Mit 19.500 Euro dotiert

Deutscher Preis für Patientensicherheit ausgelobt

Das Aktionsbündnis Patientensicherheit hat einen mit 19.500 Euro dotierten Preis ausgeschrieben. Gesucht werden wirksame Lösungsansätze, die in Praxis oder Klinik entwickelt wurden. Die Bewerbungsfrist endet am 15.11.2017.

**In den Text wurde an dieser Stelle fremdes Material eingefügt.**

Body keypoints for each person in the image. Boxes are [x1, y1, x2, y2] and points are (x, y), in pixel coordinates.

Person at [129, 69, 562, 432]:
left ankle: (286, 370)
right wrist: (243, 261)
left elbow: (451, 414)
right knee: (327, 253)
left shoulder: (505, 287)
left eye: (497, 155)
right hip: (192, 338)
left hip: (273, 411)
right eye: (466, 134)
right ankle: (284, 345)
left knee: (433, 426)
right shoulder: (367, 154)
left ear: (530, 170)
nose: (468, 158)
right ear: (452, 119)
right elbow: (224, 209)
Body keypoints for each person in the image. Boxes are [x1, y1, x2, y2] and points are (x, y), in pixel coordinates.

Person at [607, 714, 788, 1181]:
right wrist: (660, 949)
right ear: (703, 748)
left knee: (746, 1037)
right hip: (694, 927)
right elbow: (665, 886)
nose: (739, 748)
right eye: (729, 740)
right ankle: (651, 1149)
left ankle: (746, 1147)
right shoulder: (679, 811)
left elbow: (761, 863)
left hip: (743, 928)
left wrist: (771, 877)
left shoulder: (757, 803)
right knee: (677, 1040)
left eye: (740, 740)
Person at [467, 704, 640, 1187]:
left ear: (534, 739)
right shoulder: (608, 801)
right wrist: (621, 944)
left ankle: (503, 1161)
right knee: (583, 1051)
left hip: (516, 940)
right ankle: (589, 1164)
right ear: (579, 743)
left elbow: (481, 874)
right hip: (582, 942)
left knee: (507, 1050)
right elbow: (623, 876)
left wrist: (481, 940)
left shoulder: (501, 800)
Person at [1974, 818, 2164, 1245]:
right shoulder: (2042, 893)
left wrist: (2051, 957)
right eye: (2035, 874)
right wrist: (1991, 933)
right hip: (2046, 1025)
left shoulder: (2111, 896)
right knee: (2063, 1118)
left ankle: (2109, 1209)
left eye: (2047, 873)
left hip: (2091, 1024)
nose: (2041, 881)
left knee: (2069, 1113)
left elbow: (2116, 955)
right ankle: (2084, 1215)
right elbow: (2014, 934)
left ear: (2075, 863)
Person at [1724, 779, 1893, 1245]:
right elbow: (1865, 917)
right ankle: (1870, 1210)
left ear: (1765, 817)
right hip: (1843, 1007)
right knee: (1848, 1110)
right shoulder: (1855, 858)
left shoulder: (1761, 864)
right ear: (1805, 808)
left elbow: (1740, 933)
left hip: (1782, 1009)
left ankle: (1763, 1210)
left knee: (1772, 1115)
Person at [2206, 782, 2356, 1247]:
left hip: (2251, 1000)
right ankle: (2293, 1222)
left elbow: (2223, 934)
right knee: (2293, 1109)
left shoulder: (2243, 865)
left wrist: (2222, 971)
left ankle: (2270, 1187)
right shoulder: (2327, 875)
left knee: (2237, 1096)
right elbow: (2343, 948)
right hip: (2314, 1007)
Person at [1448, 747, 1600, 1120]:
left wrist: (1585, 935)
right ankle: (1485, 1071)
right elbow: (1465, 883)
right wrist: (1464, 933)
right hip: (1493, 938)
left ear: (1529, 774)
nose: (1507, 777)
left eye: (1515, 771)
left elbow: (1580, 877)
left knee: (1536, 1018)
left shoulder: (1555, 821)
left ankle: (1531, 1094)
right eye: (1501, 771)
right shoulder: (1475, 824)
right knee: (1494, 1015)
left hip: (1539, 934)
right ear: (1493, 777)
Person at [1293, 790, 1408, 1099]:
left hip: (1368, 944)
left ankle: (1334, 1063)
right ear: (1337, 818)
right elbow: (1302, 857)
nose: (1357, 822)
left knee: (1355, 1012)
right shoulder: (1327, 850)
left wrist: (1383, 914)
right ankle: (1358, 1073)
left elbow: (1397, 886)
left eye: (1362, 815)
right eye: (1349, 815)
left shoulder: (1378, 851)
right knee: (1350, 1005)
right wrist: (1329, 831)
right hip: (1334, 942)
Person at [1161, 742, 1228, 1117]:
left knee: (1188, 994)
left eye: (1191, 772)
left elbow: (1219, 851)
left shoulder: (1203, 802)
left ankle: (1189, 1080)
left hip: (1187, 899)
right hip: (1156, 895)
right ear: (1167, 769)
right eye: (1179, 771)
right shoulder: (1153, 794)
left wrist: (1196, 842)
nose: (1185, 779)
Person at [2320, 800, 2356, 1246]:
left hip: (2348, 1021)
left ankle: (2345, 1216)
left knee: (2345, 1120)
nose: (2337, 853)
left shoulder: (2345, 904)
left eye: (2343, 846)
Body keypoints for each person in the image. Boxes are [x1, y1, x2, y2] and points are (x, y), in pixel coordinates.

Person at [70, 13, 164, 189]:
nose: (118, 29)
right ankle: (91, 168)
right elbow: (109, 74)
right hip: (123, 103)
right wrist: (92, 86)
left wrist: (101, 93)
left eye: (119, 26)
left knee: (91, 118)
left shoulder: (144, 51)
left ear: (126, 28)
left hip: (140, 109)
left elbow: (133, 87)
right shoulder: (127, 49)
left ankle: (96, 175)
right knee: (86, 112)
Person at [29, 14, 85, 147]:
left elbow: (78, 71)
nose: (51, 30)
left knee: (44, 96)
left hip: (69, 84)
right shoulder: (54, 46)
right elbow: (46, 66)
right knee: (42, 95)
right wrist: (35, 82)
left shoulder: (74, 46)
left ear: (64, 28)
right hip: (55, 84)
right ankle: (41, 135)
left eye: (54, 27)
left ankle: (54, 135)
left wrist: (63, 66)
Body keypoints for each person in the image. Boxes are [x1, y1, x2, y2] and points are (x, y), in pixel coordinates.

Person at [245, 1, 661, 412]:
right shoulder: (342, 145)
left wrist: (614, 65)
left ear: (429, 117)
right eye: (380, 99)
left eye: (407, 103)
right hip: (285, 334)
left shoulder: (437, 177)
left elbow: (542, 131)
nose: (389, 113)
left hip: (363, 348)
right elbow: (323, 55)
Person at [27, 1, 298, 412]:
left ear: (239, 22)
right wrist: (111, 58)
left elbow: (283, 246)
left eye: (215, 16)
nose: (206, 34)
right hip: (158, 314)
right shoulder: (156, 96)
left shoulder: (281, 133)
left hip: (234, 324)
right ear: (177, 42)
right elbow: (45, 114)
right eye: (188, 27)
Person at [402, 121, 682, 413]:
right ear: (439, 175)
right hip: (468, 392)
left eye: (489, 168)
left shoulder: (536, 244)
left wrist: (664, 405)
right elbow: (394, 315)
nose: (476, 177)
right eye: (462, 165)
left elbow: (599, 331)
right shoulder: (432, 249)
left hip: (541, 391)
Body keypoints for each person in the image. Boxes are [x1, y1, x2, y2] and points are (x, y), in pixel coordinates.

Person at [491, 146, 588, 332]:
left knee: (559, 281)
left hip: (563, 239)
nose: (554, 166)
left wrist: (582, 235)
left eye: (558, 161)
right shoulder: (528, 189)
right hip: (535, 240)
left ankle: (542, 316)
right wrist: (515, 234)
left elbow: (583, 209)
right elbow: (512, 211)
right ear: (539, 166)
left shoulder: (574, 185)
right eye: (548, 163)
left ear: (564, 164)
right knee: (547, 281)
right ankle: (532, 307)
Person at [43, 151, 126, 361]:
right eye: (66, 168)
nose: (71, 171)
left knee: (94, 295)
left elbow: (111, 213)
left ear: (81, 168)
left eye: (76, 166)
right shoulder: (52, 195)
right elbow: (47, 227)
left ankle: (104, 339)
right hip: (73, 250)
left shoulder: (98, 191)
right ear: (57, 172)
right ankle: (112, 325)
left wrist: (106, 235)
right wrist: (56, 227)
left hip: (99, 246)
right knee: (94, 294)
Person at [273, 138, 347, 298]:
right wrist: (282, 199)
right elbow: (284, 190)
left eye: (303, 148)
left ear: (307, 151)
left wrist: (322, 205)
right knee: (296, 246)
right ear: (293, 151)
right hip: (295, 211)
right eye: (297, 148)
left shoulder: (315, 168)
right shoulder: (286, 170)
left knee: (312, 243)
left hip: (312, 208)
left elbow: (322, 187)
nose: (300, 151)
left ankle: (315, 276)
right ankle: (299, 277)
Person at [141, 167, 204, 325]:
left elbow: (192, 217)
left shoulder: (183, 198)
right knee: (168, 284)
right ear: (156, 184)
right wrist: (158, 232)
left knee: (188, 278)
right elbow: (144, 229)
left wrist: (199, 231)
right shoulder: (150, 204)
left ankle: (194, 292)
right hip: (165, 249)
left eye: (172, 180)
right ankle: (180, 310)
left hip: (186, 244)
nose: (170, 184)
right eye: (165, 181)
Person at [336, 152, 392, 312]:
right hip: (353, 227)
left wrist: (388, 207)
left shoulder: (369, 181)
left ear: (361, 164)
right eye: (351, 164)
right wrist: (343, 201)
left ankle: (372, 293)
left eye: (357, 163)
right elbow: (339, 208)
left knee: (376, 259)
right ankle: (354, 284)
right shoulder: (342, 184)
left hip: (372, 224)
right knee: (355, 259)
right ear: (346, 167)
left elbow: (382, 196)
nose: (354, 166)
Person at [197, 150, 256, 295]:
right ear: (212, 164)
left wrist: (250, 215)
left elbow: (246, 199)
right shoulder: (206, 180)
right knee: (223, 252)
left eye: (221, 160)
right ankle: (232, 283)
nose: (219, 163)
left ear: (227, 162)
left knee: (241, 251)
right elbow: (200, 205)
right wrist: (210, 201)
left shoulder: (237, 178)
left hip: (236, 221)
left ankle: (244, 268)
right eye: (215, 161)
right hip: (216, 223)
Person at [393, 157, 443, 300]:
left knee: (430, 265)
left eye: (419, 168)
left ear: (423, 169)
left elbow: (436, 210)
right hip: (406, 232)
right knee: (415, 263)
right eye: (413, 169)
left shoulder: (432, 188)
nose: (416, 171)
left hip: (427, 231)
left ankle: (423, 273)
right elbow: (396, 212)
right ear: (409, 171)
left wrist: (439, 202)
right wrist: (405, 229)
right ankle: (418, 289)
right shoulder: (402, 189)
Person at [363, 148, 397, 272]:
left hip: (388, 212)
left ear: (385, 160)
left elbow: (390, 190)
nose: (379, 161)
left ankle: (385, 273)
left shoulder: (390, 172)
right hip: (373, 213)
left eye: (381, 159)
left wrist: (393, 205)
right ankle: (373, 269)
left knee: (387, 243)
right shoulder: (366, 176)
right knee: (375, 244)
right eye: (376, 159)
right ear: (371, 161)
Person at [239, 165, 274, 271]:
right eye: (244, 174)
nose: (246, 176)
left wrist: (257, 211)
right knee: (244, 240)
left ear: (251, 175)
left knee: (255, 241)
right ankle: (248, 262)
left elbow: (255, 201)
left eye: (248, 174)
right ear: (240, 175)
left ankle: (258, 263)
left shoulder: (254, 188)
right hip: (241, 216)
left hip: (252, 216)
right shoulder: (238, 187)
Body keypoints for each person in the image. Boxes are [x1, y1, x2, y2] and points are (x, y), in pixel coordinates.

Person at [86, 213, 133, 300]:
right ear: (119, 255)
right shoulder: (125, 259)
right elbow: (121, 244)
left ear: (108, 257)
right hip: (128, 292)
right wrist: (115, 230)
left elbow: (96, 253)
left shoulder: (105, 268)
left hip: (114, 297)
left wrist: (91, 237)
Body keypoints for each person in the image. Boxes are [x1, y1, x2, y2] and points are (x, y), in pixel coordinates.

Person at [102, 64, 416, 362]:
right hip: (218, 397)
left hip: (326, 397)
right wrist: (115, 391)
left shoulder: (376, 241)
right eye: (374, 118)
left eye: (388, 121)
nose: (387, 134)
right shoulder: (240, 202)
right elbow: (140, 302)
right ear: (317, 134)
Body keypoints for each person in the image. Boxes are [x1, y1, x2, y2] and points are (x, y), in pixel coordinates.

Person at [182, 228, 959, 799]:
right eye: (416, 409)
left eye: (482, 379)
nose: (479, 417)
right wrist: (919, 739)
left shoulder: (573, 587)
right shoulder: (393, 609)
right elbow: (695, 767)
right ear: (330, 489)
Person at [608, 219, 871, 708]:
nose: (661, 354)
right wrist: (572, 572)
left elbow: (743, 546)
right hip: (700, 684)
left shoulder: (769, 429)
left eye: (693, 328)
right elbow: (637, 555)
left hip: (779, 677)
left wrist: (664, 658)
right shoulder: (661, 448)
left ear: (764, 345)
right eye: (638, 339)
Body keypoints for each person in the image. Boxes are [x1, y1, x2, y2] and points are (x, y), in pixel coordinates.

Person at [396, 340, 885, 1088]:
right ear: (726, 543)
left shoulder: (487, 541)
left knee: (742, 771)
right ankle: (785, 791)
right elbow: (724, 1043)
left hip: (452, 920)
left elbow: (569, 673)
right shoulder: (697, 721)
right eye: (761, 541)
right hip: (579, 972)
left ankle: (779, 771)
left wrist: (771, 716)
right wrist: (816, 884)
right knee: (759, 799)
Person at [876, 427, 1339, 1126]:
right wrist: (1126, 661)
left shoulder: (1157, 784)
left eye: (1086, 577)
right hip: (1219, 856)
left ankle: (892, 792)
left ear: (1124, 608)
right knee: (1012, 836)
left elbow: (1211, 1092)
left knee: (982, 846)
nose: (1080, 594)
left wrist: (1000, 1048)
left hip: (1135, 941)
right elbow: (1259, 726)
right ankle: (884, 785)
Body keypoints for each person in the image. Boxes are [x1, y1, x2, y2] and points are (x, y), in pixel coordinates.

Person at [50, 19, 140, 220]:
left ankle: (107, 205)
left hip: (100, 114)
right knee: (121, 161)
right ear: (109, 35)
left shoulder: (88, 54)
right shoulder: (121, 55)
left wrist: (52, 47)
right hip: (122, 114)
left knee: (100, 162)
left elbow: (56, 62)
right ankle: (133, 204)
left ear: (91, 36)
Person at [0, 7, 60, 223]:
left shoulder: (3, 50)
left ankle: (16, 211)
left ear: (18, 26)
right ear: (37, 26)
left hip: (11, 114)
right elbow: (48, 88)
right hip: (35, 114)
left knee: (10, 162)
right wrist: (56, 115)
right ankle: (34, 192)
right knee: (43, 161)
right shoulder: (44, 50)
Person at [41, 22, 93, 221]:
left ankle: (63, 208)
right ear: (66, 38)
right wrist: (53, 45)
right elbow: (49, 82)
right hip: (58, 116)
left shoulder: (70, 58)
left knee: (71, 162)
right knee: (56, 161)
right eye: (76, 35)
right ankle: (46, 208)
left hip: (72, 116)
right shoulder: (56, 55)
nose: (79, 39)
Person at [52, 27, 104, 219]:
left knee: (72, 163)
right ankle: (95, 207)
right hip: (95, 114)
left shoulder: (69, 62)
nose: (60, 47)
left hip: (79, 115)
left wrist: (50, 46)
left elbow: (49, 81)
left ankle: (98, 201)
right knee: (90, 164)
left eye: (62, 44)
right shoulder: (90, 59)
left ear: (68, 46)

Der Deutsche Preis für Patientensicherheit ist vom Aktionsbündnis zum fünften Mal ausgeschrieben worden. Gesucht werden Best-Practice-Beispiele aus Arztpraxen und Kliniken. Auch Forschungsarbeiten zu Patientensicherheit und Risikomanagement sind zur Bewerbung zugelassen. Einsendeschluss ist der 15. November 2017.

Bewerben können sich Arztpraxen, MVZ, Kliniken, Klinikverbünde, Ärztenetze. Aber auch Arbeiten von Krankenkassen, Gesundheitsämtern, Verbänden und Fachgesellschaften sowie anderen Mitarbeitern des Gesundheitswesens sind willkommen. Der mit insgesamt 19.500 Euro dotierte Preis wird vom Aktionsbündnis Patientensicherheit (APS) und seinen Kooperationspartnern verliehen.

Nachahmen ist erwünscht

Ziel des Förderpreises für Patientensicherheit ist es, Best-Practice-Beispiele zur systematischen Vermeidung von Fehlern und Risiken bekannt zu machen und so die Patientensicherheit zu verbessern. Nachahmen ist also ausdrücklich erwünscht.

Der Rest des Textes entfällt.